I have searched the forum for my issue and found nothing related or helpful.
I have checked the Resources category;
I have reviewed the Wiki for relevant information
I have read the the Release Notes and Errata
OpenMandriva Lx version:
Rock 6.0
Desktop
KDE
Running OM from an external 1TB Samsung drive on an ASUS ROG notebook & a NUC. No on either platform.
Description of the issue (screenshots if relevant):
Harrison Mixbus, a DAW available for Linux, installs w/o issue on Manjaro, Debian & Duvuan but will not install on OM. The .run file executes properly but fails when it tries to extract files. This happens w/both version 10 & 11.
Relevant informations (hardware involved, software version, logs or output…):
Files are freely available from Harrison Audio website & can be tested w/o consequences as the software is available as a demo.

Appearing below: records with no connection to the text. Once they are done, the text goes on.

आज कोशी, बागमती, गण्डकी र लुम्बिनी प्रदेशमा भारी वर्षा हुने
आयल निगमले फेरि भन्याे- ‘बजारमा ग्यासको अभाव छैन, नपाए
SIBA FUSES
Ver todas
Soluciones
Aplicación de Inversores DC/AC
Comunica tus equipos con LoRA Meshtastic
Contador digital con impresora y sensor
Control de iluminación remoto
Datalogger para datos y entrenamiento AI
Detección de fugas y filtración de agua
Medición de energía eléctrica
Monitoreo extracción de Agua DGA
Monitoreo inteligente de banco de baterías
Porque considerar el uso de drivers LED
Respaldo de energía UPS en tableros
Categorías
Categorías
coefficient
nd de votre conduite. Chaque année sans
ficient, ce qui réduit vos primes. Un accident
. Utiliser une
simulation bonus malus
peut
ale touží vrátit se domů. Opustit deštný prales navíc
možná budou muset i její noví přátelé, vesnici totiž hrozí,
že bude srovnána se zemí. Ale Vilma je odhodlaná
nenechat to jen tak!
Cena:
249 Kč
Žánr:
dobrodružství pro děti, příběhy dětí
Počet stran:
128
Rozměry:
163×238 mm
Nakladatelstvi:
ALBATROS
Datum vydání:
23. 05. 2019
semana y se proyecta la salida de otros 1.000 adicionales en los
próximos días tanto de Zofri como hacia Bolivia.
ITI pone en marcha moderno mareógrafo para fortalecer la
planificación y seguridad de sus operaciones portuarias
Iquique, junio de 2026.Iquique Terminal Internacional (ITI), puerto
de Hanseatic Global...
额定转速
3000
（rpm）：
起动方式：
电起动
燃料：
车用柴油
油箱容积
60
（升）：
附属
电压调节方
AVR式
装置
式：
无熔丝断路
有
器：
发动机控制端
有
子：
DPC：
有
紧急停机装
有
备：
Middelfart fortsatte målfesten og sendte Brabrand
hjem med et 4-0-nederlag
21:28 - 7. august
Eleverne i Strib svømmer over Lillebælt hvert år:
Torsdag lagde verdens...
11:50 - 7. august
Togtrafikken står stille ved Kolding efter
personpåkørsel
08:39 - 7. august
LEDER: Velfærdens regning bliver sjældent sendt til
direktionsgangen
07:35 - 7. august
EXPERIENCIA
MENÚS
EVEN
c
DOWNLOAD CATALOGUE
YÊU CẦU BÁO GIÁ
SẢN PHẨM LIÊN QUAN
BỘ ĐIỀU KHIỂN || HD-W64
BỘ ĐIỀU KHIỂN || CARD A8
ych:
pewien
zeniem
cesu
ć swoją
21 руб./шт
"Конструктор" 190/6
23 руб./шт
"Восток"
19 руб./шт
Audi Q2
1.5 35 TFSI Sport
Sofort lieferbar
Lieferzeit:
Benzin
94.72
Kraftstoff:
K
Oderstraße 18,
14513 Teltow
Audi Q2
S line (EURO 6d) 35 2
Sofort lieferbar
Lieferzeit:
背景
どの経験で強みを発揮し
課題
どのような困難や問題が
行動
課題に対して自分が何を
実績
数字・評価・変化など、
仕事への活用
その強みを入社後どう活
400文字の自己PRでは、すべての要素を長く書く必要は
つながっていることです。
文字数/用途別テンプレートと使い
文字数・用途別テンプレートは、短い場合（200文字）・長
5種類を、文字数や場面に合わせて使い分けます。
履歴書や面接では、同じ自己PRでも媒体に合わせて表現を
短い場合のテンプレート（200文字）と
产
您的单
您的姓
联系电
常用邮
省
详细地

Link provided upon request.
We will need the error output. If you are running it in a terminal, that should do. It’s probably hard wired for mainstream distro installs and uses their package names to provide dependencies. We can make an effort to help you with it, but we may have limited options if they don’t offer any source code or advanced options in their installer.
Verifying archive integrity . . . 100% MD5 checksums are OK. All good.
Uncompressing Mixbus 100% . . . Extraction failed.
Signal caught, cleaning up
Press return to close this window.
I can reach out to Harrison tech support to see what they’ll share, but I’m not optimistic.
That is probably because we use bsdtar by default not gnutar. @bero or someone else more seasoned than myself will probably be able to help you work around that.
Follow up:
Just checked & the 3 other distros I was able to install to, Manjaro, Devuan & LMDE all typically use gnutar.
Could be the whole issue right there.
Maybe try creating a temporary alias for the purposes of the script. You can install gnutar with sudo dnf in gnutar in a terminal. I have a partial internet outage or I would point you in the right direction.
I rarely use file compression of any sort these days so I can be completely tar-agnostic. I’m considering swapping out one for the other to see what happens.
You will probably remove other things it depends on. If you don’t want to search for how to make a temporary alias for a terminal session to just run the installer, then you can use update-alternatives and change it that way.
Do you suppose both apps could co-exist? I wonder if the installation routine could find what it needs if it were just installed beside the other one. Thoughts?
There’s some ways to do it that are better than update-alternatives (which is a pain to use and affects the entire system instead of just the current user) – e.g. you can mkdir ~/gtar ; ln -s /usr/bin/gtar ~/gtar/tar and then adjust PATH to have ~/gtar ahead of /usr/bin (e.g. export PATH=~/gtar:$PATH)
Bero’s advice might be better. It’s how we deal with the same limitation of Steam. They use an option that is only used in gnutar and not bsdtar instead of using other means to handle that option. There are philosophical reasons not to do what they are doing with gnutar but they probably just want to do something that all of the well known distros will be able to work with.
Sending their support people a message about it might help clarify that we are moving in the correct direction, and that they simplify their tar call so it doesn’t need fancy things.